Делал он это как-то очень заботливо и даже с волнением, до тех пор, покуда не понял всю нелепость своего занятия.
— На какой странице читаешь? — спросил он.
— На 28-й, а что?
— Да так…
И кто-то незримый смешал все страницы, оставив одну-единственную на прежнем месте.
Она продолжала читать. Он сел, листая свою книгу, но без всякого желания в проеме, между словами, увидеть себя.
«Интересно, почему она заговорила о "ледниковом периоде"?»
Вскоре она отложила чтение.
— Пойду приготовлю яичницу. Тебе тоже?
— Нет, спасибо, — он не любил яичницу.
Она ушла на кухню, а он взял ее книгу и раскрыл на 28-й странице. Там он не нашел ничего, что бы могло навести на мысль о рыбе, которая остановилась.
«Кажется, все меньше и меньше остается возможностей понимать ее».
Он решил прочитать несколько страниц до 28-й, может, разгадка кроется там?
Но она зашла в комнату за сигаретами, и он поменялся в лице. Испугавшись, что его застали за листанием ее «отдушины», спросил:
— Занятное чтиво?
— Не знаю.
— Тогда о чем?
Она встретила его растерянный взгляд и невольно перенесла в самое сердце.

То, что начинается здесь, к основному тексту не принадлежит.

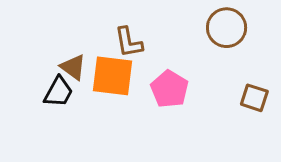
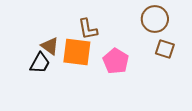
brown square: (254, 98) -> (165, 49), moved

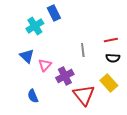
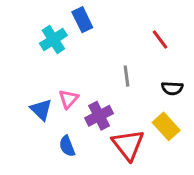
red line: (111, 40) -> (160, 39), moved, turned 64
blue triangle: (27, 56) -> (41, 110), moved
blue semicircle: (33, 96) -> (67, 146), moved

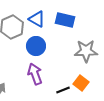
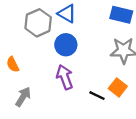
blue rectangle: (65, 20) -> (121, 15), moved
black line: (63, 90) -> (97, 96), turned 48

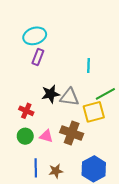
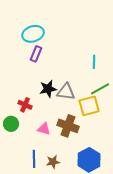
cyan line: (89, 65) -> (94, 62), moved
green circle: (25, 136) -> (11, 124), moved

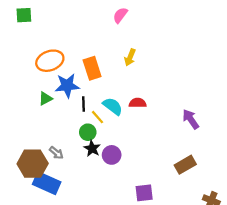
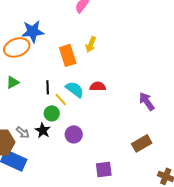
orange rectangle: (92, 68) -> (68, 55), moved
blue star: (67, 86) -> (33, 31), moved
black star: (92, 148) -> (43, 130), moved

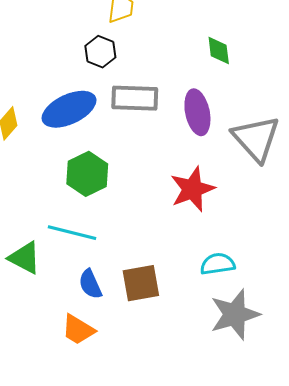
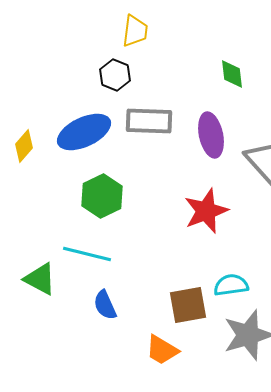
brown square: (141, 283) -> (188, 305), moved
orange trapezoid: (78, 330) -> (162, 350), moved

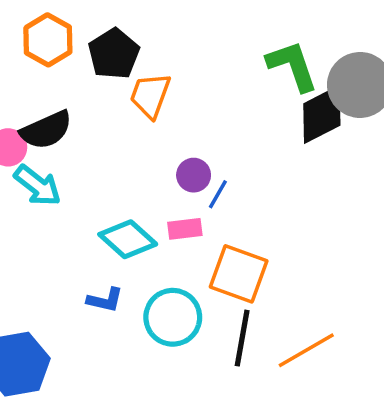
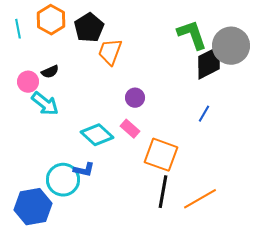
black semicircle: (46, 130) -> (50, 72), size x0.6
blue line: (218, 194) -> (204, 114), moved
pink rectangle: (185, 229) -> (130, 129), turned 48
cyan circle: (173, 317) -> (63, 180), moved

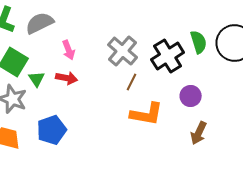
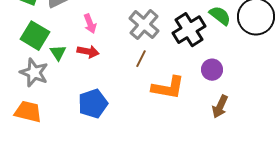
green semicircle: (199, 42) -> (220, 16), turned -35
brown line: (132, 82) -> (141, 59), moved
blue pentagon: (52, 130) -> (93, 104), moved

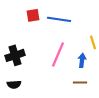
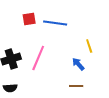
pink line: (58, 54) -> (38, 58), moved
blue arrow: (82, 60) -> (78, 64), turned -48

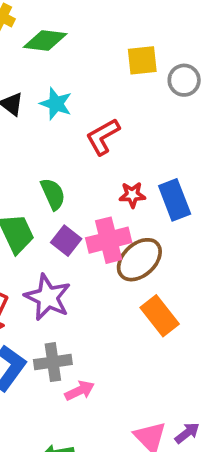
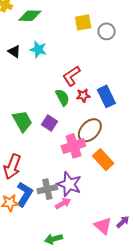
red L-shape: (103, 137) -> (71, 76), moved
green semicircle: (53, 194) -> (62, 97), moved
pink cross: (109, 240) -> (73, 146), moved
purple star: (48, 297) -> (69, 184), moved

— По-моему, я схожу с ума.
— Что?
— Я сказала, что, по-моему, схожу с ума.
— Все может быть…
Ее взгляд стал нездешним, но только на мгновение.
— Все может быть, — согласилась она:
Он смотрел на нее как бы мимо… Он вообще видел что-то совсем другое (или другую?).
— Все может быть, — повторил он. — И в чем же заключается твое безумие?
Она пожала плечами, и ее плечи покрылись изморозью.
— Тебя раздражает, что я читаю? — спросила она.
— Ты ведь не читаешь, а убегаешь… куда-то…
— Да… да, я хочу бежать, кричать, да, я хочу валяться в пыли этих слов, в пыли твоего пепла!
Он выдернул книгу из ее рук и посмотрел на номер страниц… 28… затем молча вернул.
— Ты похож на своего отца, — мучительно пробормотала она.
— А я думал, что мой отец всегда восхищал тебя, — немного помолчав, сказал он.
— Думал? Я его любила.
«Ничего себе разговорчик, что она хочет этим сказать?»
Он отошел от нее.
— Всем своим поведением твой отец давал понять, что он чужой ЗДЕСЬ. Если ты, конечно, понимаешь, что я имею в виду.
— Нет, — сказал он. — Не понимаю — и не хочу понимать! А сейчас, извини, у меня подготовка ко сну!